* _Task prompt_
Please copy everything in the article on the Clemson club hockey captain from "During Samuelsen’s time" down to "the 2018-19 season.".

The Clemson club ice hockey team concluded a historic season in March, capped off by the program’s second-ever AAU National Tournament and first quarterfinal appearance. From setting a record for most wins in a single semester, to upsetting the No. 1 and No. 3 seeds in the quest for the College Hockey South DII Championship trophy, the team understands its success is not as serendipitous as an outside audience may assume.

The team definitely knows that none of the above accolades would have been possible without its beloved captain: Thomas “Sammers” Samuelsen.

The Williston, Vermont, native has proven himself to be an integral part of the club hockey program, both on and off the ice. Not only has he amassed more than 60 points in his career – 32 of which he recorded this season – but he also served as the team captain this season and as an alternate captain last season, a true testament to his character and role in the locker room.

“I would hope [my teammates] remember me as a good friend, a good person,” he told The Tiger. “Someone who’s reliable and responsible. I’d like them to know that I gave it my best.”

Despite skating just one lap around his hometown rink when he first laced up his skates at four years old, Samuelsen grew to love hockey so much that he immediately sought out the club team when he received his Clemson acceptance letter.

“When I decided I was going to come here, I looked [the team] up. I knew I wanted to keep playing, so I DMed the Twitter because I started in January. So I was starting halfway through the season.

“I just messaged them and said, ‘Hey, I played a bunch growing up and whatnot. Do you guys have tryouts?’ And then we had tryouts and me, [Ben Brucker] and [Charles DuBose] all tried out together. We all started at the same time, which was pretty cool.”

Those tryouts marked the start of something special.

During Samuelsen’s time as a Tiger, the program’s quality has grown exponentially across the board. Not only did the team grow in terms of talent and success on the ice, but also into a more professional experience for the players. Samuelsen’s freshman season in 2019 consisted of locker room struggles (as in, the team didn’t have one), playing games at 10 or 11 p.m., and a roster with just six total defensemen. Clemson posted a 5-16-3 record during the 2018-19 season.

Now, in Samuelsen’s closing season, the team has a permanent locker room at a brand-new rink in Greer, South Carolina, where they are able to play their games at more reasonable times.

Additionally, the club had so many players try out in the fall that it made the decision to add a Division III team next season to compensate for the interest. After the team’s impressive 17-12-1 record this year, on top of additional accomplishments, the Tigers are expecting a significant influx of interested players.

[Data excerpts]

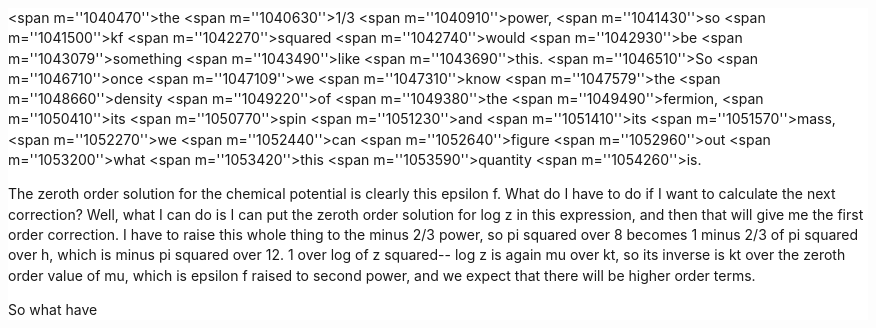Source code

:  <span m=''1040470''>the</span> <span m=''1040630''>1/3</span> <span m=''1040910''>power,</span>
  <span m=''1041430''>so</span> <span m=''1041500''>kf</span> <span m=''1042270''>squared</span>
  <span m=''1042740''>would</span> <span m=''1042930''>be</span> <span m=''1043079''>something</span>
  <span m=''1043490''>like</span> <span m=''1043690''>this.</span> <span m=''1046510''>So</span>
  <span m=''1046710''>once</span> <span m=''1047109''>we</span> <span m=''1047310''>know</span>
  <span m=''1047579''>the</span> <span m=''1048660''>density</span> <span m=''1049220''>of</span>
  <span m=''1049380''>the</span> <span m=''1049490''>fermion,</span> <span m=''1050410''>its</span>
  <span m=''1050770''>spin</span> <span m=''1051230''>and</span> <span m=''1051410''>its</span>
  <span m=''1051570''>mass,</span> <span m=''1052270''>we</span> <span m=''1052440''>can</span>
  <span m=''1052640''>figure</span> <span m=''1052960''>out</span> <span m=''1053200''>what</span>
  <span m=''1053420''>this</span> <span m=''1053590''>quantity</span> <span m=''1054260''>is.</span>
  </p><p><span m=''1061140''>The</span> <span m=''1061390''>zeroth</span> <span m=''1061800''>order</span>
  <span m=''1062160''>solution</span> <span m=''1062790''>for</span> <span m=''1062910''>the</span>
  <span m=''1063020''>chemical</span> <span m=''1063330''>potential</span> <span m=''1064520''>is</span>
  <span m=''1064750''>clearly</span> <span m=''1065280''>this</span> <span m=''1065510''>epsilon</span>
  <span m=''1066110''>f.</span> <span m=''1073780''>What</span> <span m=''1074020''>do</span>
  <span m=''1074130''>I</span> <span m=''1074260''>have</span> <span m=''1074500''>to</span>
  <span m=''1074650''>do</span> <span m=''1074790''>if</span> <span m=''1074960''>I</span>
  <span m=''1075080''>want</span> <span m=''1075380''>to</span> <span m=''1075490''>calculate</span>
  <span m=''1076400''>the</span> <span m=''1076540''>next</span> <span m=''1077010''>correction?</span>
  <span m=''1078372''>Well,</span> <span m=''1078960''>what</span> <span m=''1079150''>I</span>
  <span m=''1079260''>can</span> <span m=''1079520''>do</span> <span m=''1079680''>is</span>
  <span m=''1079920''>I</span> <span m=''1080030''>can</span> <span m=''1080880''>put</span>
  <span m=''1081320''>the</span> <span m=''1081450''>zeroth</span> <span m=''1081990''>order</span>
  <span m=''1082420''>solution</span> <span m=''1083030''>for</span> <span m=''1083210''>log</span>
  <span m=''1083610''>z</span> <span m=''1084120''>in</span> <span m=''1084320''>this</span>
  <span m=''1084510''>expression,</span> <span m=''1085800''>and</span> <span m=''1086040''>then</span>
  <span m=''1086280''>that</span> <span m=''1086350''>will</span> <span m=''1086640''>give</span>
  <span m=''1086820''>me</span> <span m=''1086940''>the</span> <span m=''1087070''>first</span>
  <span m=''1087450''>order</span> <span m=''1087790''>correction.</span> <span m=''1088910''>I</span>
  <span m=''1089060''>have</span> <span m=''1089340''>to</span> <span m=''1089510''>raise</span>
  <span m=''1089980''>this</span> <span m=''1090190''>whole</span> <span m=''1090520''>thing</span>
  <span m=''1090720''>to</span> <span m=''1090810''>the</span> <span m=''1090910''>minus</span>
  <span m=''1091400''>2/3</span> <span m=''1091580''>power,</span> <span m=''1092940''>so</span>
  <span m=''1093110''>pi</span> <span m=''1093210''>squared</span> <span m=''1093880''>over</span>
  <span m=''1094190''>8</span> <span m=''1095510''>becomes</span> <span m=''1096970''>1</span>
  <span m=''1097290''>minus</span> <span m=''1097850''>2/3</span> <span m=''1098470''>of</span>
  <span m=''1098590''>pi</span> <span m=''1098820''>squared</span> <span m=''1099200''>over</span>
  <span m=''1099450''>h,</span> <span m=''1099990''>which</span> <span m=''1100270''>is</span>
  <span m=''1100450''>minus</span> <span m=''1101000''>pi</span> <span m=''1101250''>squared</span>
  <span m=''1101710''>over</span> <span m=''1101980''>12.</span> <span m=''1105820''>1</span>
  <span m=''1106210''>over</span> <span m=''1106460''>log</span> <span m=''1106850''>of</span>
  <span m=''1106900''>z</span> <span m=''1107170''>squared--</span> <span m=''1108230''>log</span>
  <span m=''1108650''>z</span> <span m=''1108940''>is</span> <span m=''1109080''>again</span>
  <span m=''1109550''>mu</span> <span m=''1110920''>over</span> <span m=''1111720''>kt,</span>
  <span m=''1112595''>so</span> <span m=''1112860''>its</span> <span m=''1113115''>inverse</span>
  <span m=''1113370''>is</span> <span m=''1114400''>kt</span> <span m=''1116680''>over</span>
  <span m=''1117170''>the</span> <span m=''1117640''>zeroth</span> <span m=''1117870''>order</span>
  <span m=''1118540''>value</span> <span m=''1118950''>of</span> <span m=''1120160''>mu,</span>
  <span m=''1120800''>which</span> <span m=''1120980''>is</span> <span m=''1121100''>epsilon</span>
  <span m=''1121210''>f</span> <span m=''1122470''>raised</span> <span m=''1122840''>to</span>
  <span m=''1122910''>second</span> <span m=''1123330''>power,</span> <span m=''1125850''>and</span>
  <span m=''1126110''>we</span> <span m=''1126250''>expect</span> <span m=''1126740''>that</span>
  <span m=''1126920''>there</span> <span m=''1127110''>will</span> <span m=''1127310''>be</span>
  <span m=''1127700''>higher</span> <span m=''1127990''>order</span> <span m=''1128280''>terms.</span>
  </p><p><span m=''1136330''>So</span> <span m=''1136540''>what</span> <span m=''1136730''>have</span>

* _Task output_
During Samuelsen’s time as a Tiger, the program’s quality has grown exponentially across the board. Not only did the team grow in terms of talent and success on the ice, but also into a more professional experience for the players. Samuelsen’s freshman season in 2019 consisted of locker room struggles (as in, the team didn’t have one), playing games at 10 or 11 p.m., and a roster with just six total defensemen. Clemson posted a 5-16-3 record during the 2018-19 season.